Parce que le processus d'inversion réduit les gènes de moitié, les scientifiques peuvent visualiser les limites pseudoautosomales sur les chromosomes simplement en regardant la séquence de l'ADN et en identifiant les fragments de gènes tronqués. Wilson Sayres s'est donc demandé si les échanges génétiques intervenant à l'intérieur des régions pseudoautosomales pouvaient laisser une signature distincte de diversité avec des frontières nettes. «Comme la recombinaison se produit dans les régions pseudoautosomales, il devrait y avoir une diversité accrue par rapport aux autres parties du chromosome X», a déclaré Wilson Sayres.
Pour tester cette idée, elle et ses collaborateurs de premier cycle à Arizona State ont analysé les schémas de diversité génétique des chromosomes X chez 26 femmes non apparentées. À leur grande surprise, l'équipe n'a pas observé de frontière claire. «La diversité diminue à une vitesse presque linéaire à travers la limite pseudoautosomale, ce qui suggère que les limites de recombinaison ne sont pas très strictes», a déclaré Wilson Sayres. Au lieu de cela, il semble que lorsque des régions pseudoautosomales échangent des fragments d’ADN, des fragments voisins de la région inversée sont parfois emportés. L'équipe présente ses résultats cette semaine lors de la réunion de 2015 de la Société de biologie moléculaire et d'évolution à Vienne.

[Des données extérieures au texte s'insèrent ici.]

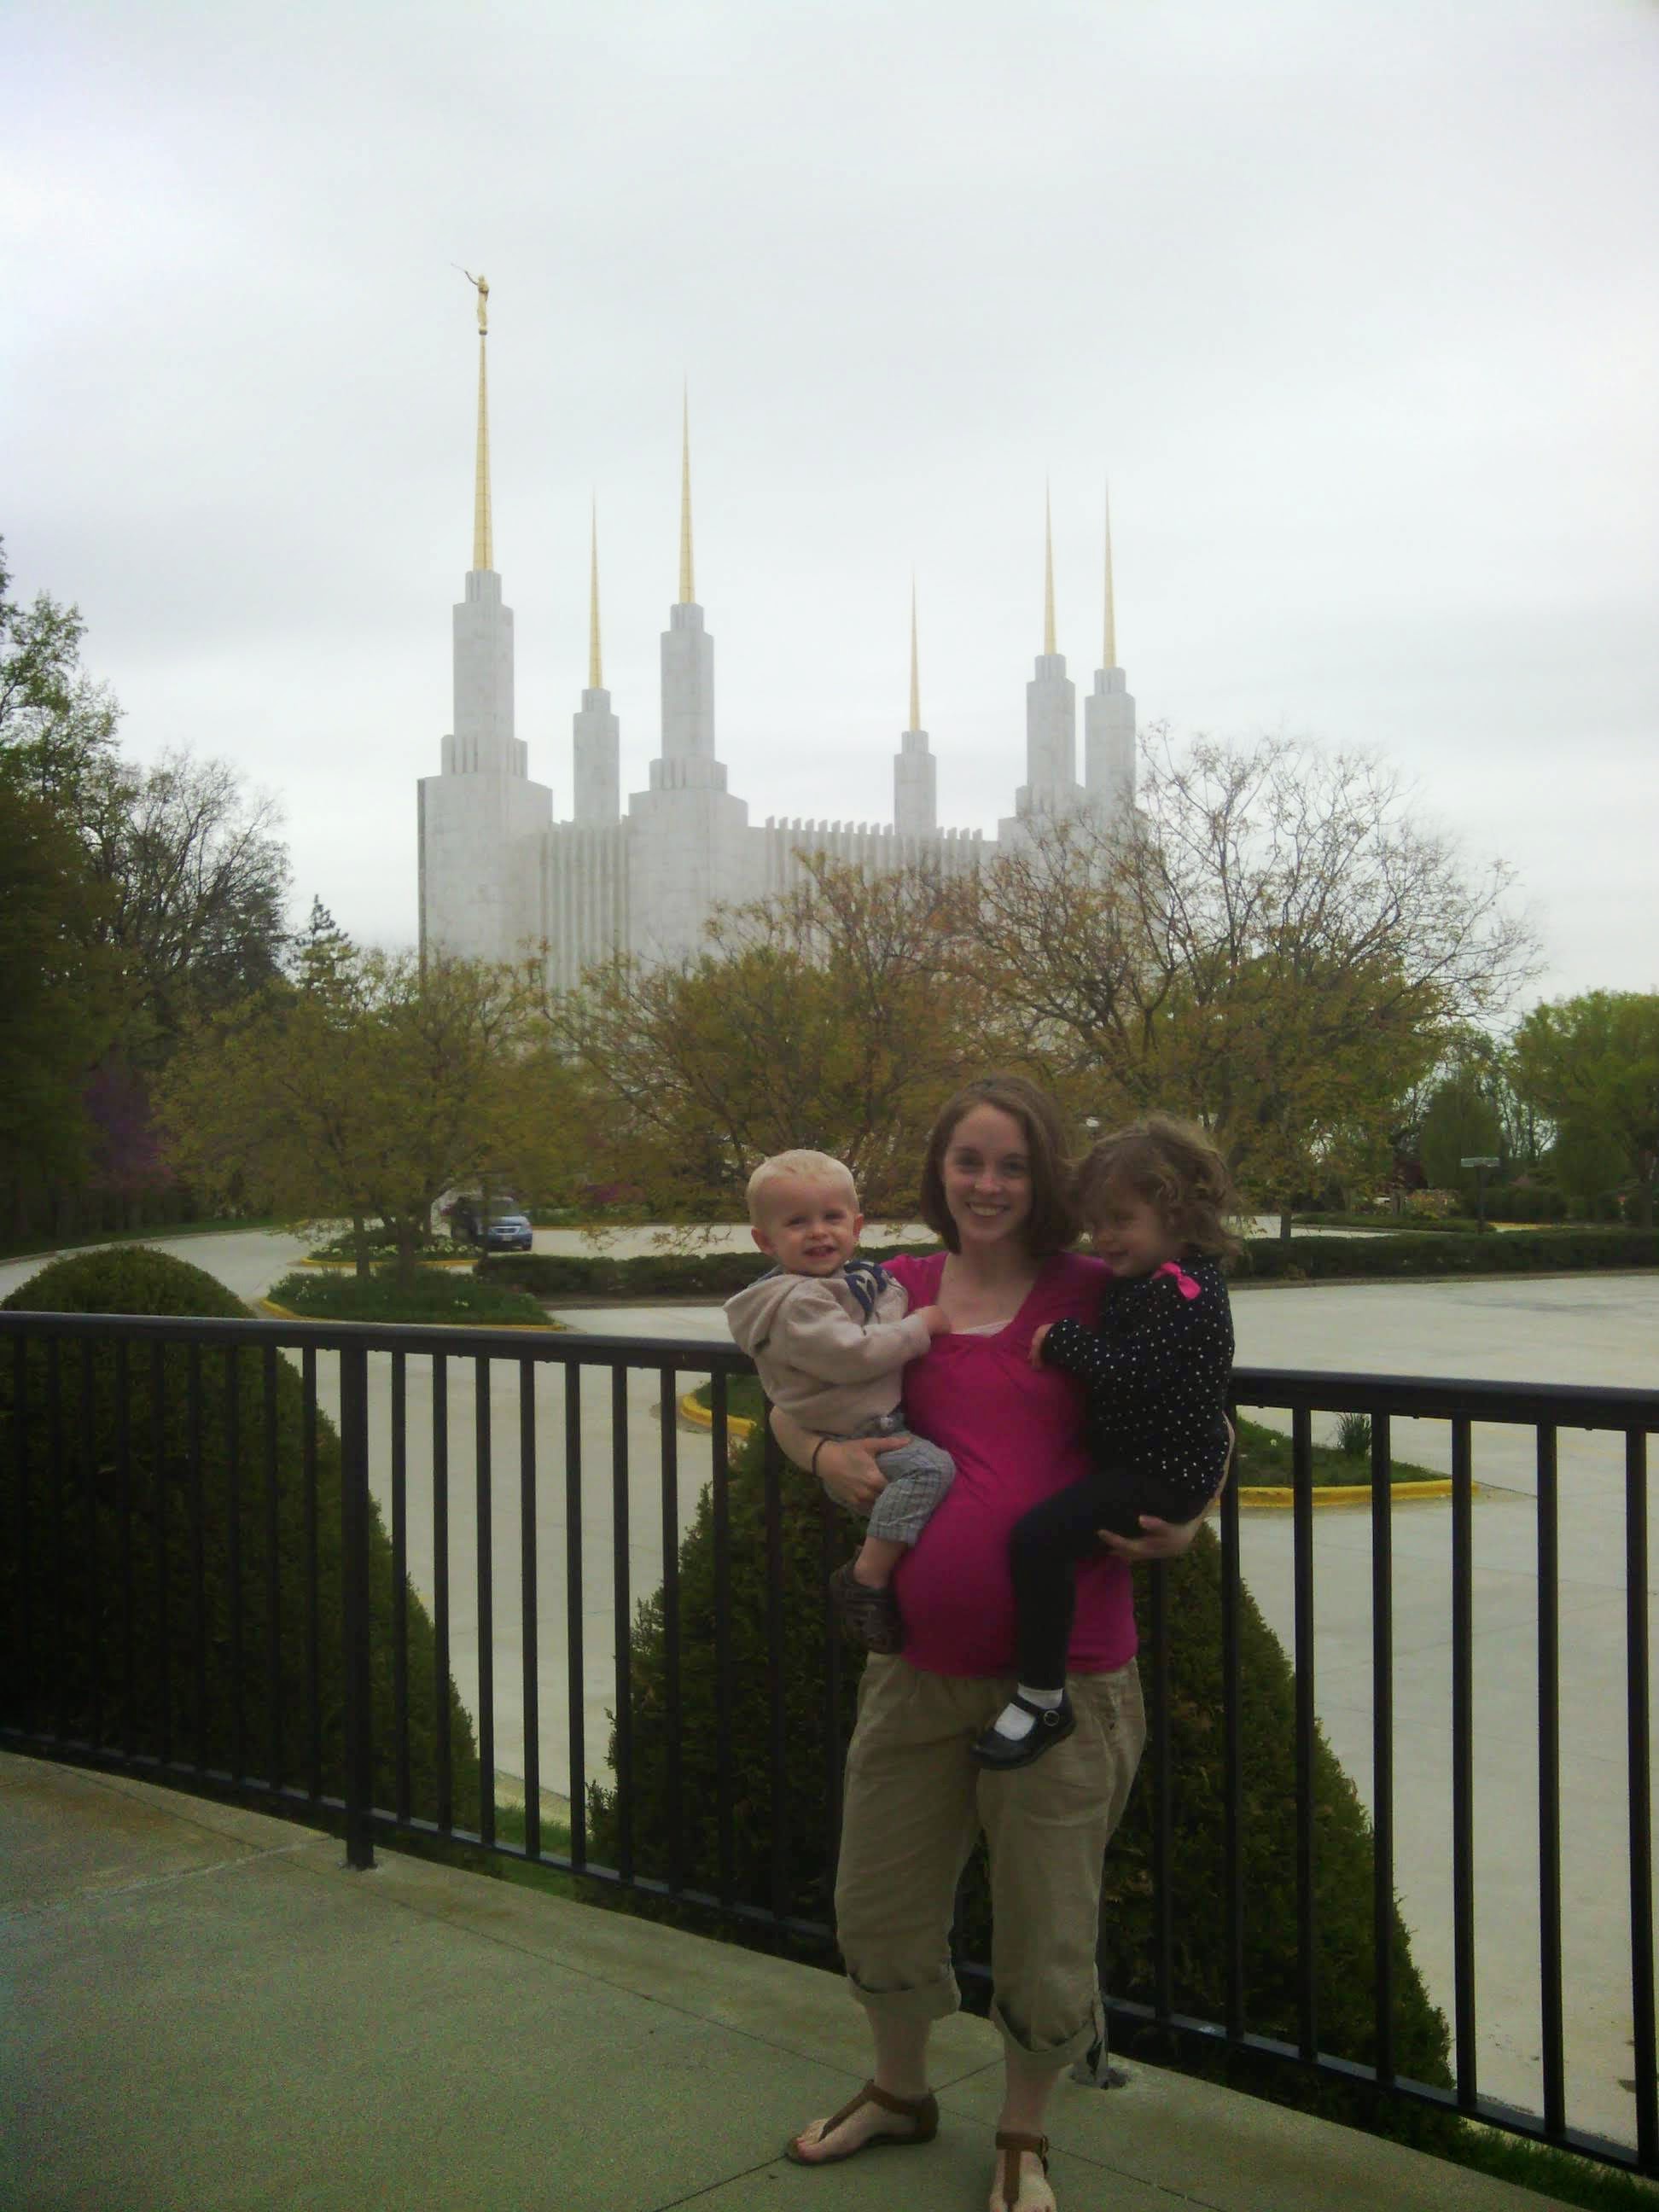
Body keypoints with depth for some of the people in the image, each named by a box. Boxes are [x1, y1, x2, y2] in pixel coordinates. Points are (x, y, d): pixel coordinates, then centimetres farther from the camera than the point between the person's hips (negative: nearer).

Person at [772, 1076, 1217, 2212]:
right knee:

La découverte "est vraiment importante, car l'un des gènes du chromosome Y très proche de cette limite est SRY, la région du Y déterminant le sexe", explique Wilson Sayres. SRY est un gène essentiel pour le développement des testicules chez les hommes. «Si la limite n'est pas définie, vous pouvez extraire le gène SRY sur le chromosome X», explique-t-elle. Dans ce cas, un individu de génotype XX, qui est typiquement une femme, pourrait plutôt se développer en tant qu'homme. également appelé syndrome de de la Chapelle, survient chez 1 personne sur 20 000 qui apparaît extérieurement masculine.Les personnes atteintes de cette maladie rare sont généralement stériles.
"De nombreuses espèces de mammifères ont SRY, et c'est à des endroits très différents du chromosome Y, car les inversions se sont produites à plusieurs reprises indépendamment dans différentes lignées", ajoute Wilson Sayres. "Ce n'est que malheur que, chez l'homme, le gène SRY se trouve être proche de la limite d'inversion."
Une étude réalisée en 2012 par Terje Raudsepp de la Texas A & M University et ses collègues avait déjà suggéré que des erreurs de recombinaison XY pouvaient déplacer SRY sur le chromosome X chez l'homme et les chimpanzés. Le nouveau travail augmente ce résultat et montre un mécanisme probable. De plus, étant donné que les limites des régions de permutation sont si floues, il est probable que le syndrome XX de l'homme ne soit pas un phénomène récent du "coup de chance" chez l'homme moderne, il existe depuis au moins des milliers d'années. «Il est probable que XX hommes se soient produits à cette fréquence tout au long de l'évolution humaine», déclare Wilson Sayres.
La nouvelle analyse montre également un pic inattendu de diversité génétique dans une section inversée du chromosome X qui, chez l’homme, a été copiée et ajoutée au chromosome Y. L'un des gènes de ce pic s'appelle la protocadhérine 11, un gène que l'on pense impliqué dans le développement du cerveau. «Les gens supposent généralement que cette région est spécifique à X, mais en réalité, nous montrons qu'il y a un échange entre X et Y dans cette région», a déclaré Wilson Sayres. Ceci est important car «la région transposée en X ressemble à une nouvelle troisième région pseudoautosomale. Cela pourrait conduire à un nouveau processus pour les gènes à prédominance masculine situés entre le Y et le X, où ils n'appartiennent pas, conduisant à des troubles génétiques supplémentaires des chromosomes sexuels ».
«Les travaux du groupe du Dr Wilson Sayres ajoutent certainement à la profondeur de l'analyse des caractéristiques curieuses des chromosomes sexuels humains», dit Raudsepp.